> [Work request A] Using the quantities given, list the ingredients in the strawberry jam recipe below.

I made a small batch of strawberry jam yesterday and though it sometimes seems like a lot of mess for so few jars — 4 full half pints + 1 almost-full jar, small batch preserving is a great way to do a little experimenting.

Also, keep in mind that just because the season is over that doesn’t mean you can’t whip up some jam if you have a craving. You can always pull some frozen fruit out of your freezer if you’ve stored some of your summer bounty there, or get yourself down to the frozen food section your local grocery and buy some unsweetened frozen berries.

I needed to find a recipe that didn’t use pectin, not because I have anything against it, but because I didn’t have any in the pantry and I was too lazy to go get some. I had strawberries, sugar and lemons. That was it and that was going to have to do. I also wanted to use less sugar than is normally called for.

Since strawberries are low in acid and in pectin you can’t just use the fruit and sugar and call it a day. This why many recipes tell you that you have to use pectin to get the mixture to jell. This is simply not true. So far this season I haven’t used any pectin, only lemon juice which contains a fair amount of pectin and I haven’t had any problems getting my preserves to set. (Another thing you should know is that your preserves will thicken up a bit in the jar.)

Not using pectin does mean that the mixture will need to cook for longer to set, which unfortunately results in cooking out some of the flavor. But I found a great blog post by Stephanie Rosenbaum of Bay Area Bites to help me solve that problem. She suggests cooking the fruit, sugar, lemon juice mixture for a bit then removing the fruit and cooking down only the liquid. It worked like a charm!

Even so, I didn’t follow her recipe exactly. Her’s calls for letting the fruit sit for long periods of time and I wanted to just get it over with. So I compressed some of the steps.

But I do have to add a caveat here. Because I used less sugar (a preservative), I can’t say that this strawberry jam will last as long on your shelf as traditional strawberry jam. As I said this is an experiment, but with the small batch method it doesn’t really matter — this jam will be gone in a flash.

Another important thing to note is that with less sugar in the recipe, I was extra careful to make sure that my jars were sterile, boiling them in water for 10 minutes and keeping them hot until I ladled the jam into them. I’ve used the dishwasher to “sterilize” my jars before, but I don’t think you can be sure that works. Better to be safe than sorry.

Next time I’m going try adding some vanilla bean and using honey as a sweetener. And don’t just use your jam as a spread; add it to yogurt, or use it as a filling in cakes, cookies, or bars. It’s part of the fun of preserving.

Strawberry Jam

4 – 5 pint boxes of strawberries

3 cups of sugar

5 tbs of lemon juice

5 – 6 half-pint jars, lid, and rings – this recipe made a little more than 2 pints.

  1. Wash jars, lids, and rings in hot soapy water. Rinse well. Place clean jars in boiling water for at least 10 minutes. Keep them hot while you prepare the jam.
  2. Simmer the lids until ready to use (for Ball lids, otherwise follow package directions). Set clean rings aside.

> [Work request B] Quote the lines of the rows below that begin at the line containing "during meals, such" and stop after the line containing "What Foods to Avoid with GERD".

> [The data]
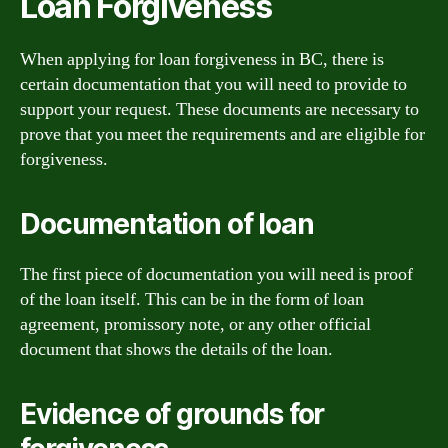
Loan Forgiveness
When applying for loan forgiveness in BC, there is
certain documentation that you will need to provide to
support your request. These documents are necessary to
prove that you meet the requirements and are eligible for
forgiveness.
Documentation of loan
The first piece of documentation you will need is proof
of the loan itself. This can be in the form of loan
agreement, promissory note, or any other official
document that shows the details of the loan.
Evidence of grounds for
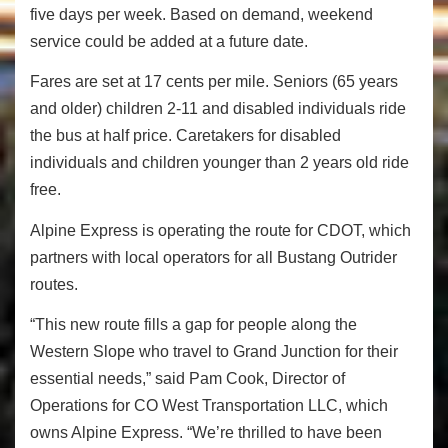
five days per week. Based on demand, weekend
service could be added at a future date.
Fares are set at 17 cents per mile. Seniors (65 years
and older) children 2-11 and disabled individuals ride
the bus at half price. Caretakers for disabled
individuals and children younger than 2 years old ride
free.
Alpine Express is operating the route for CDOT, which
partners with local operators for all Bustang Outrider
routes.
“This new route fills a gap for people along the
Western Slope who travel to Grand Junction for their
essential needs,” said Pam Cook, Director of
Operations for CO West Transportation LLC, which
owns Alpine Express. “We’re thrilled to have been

...

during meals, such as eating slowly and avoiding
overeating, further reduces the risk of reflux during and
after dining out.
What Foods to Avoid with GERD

> [Your solution A]
- 4 – 5 pint boxes of strawberries
- 3 cups of sugar
- 5 tbs of lemon juice

> [Your solution B]
during meals, such as eating slowly and avoiding
overeating, further reduces the risk of reflux during and
after dining out.
What Foods to Avoid with GERD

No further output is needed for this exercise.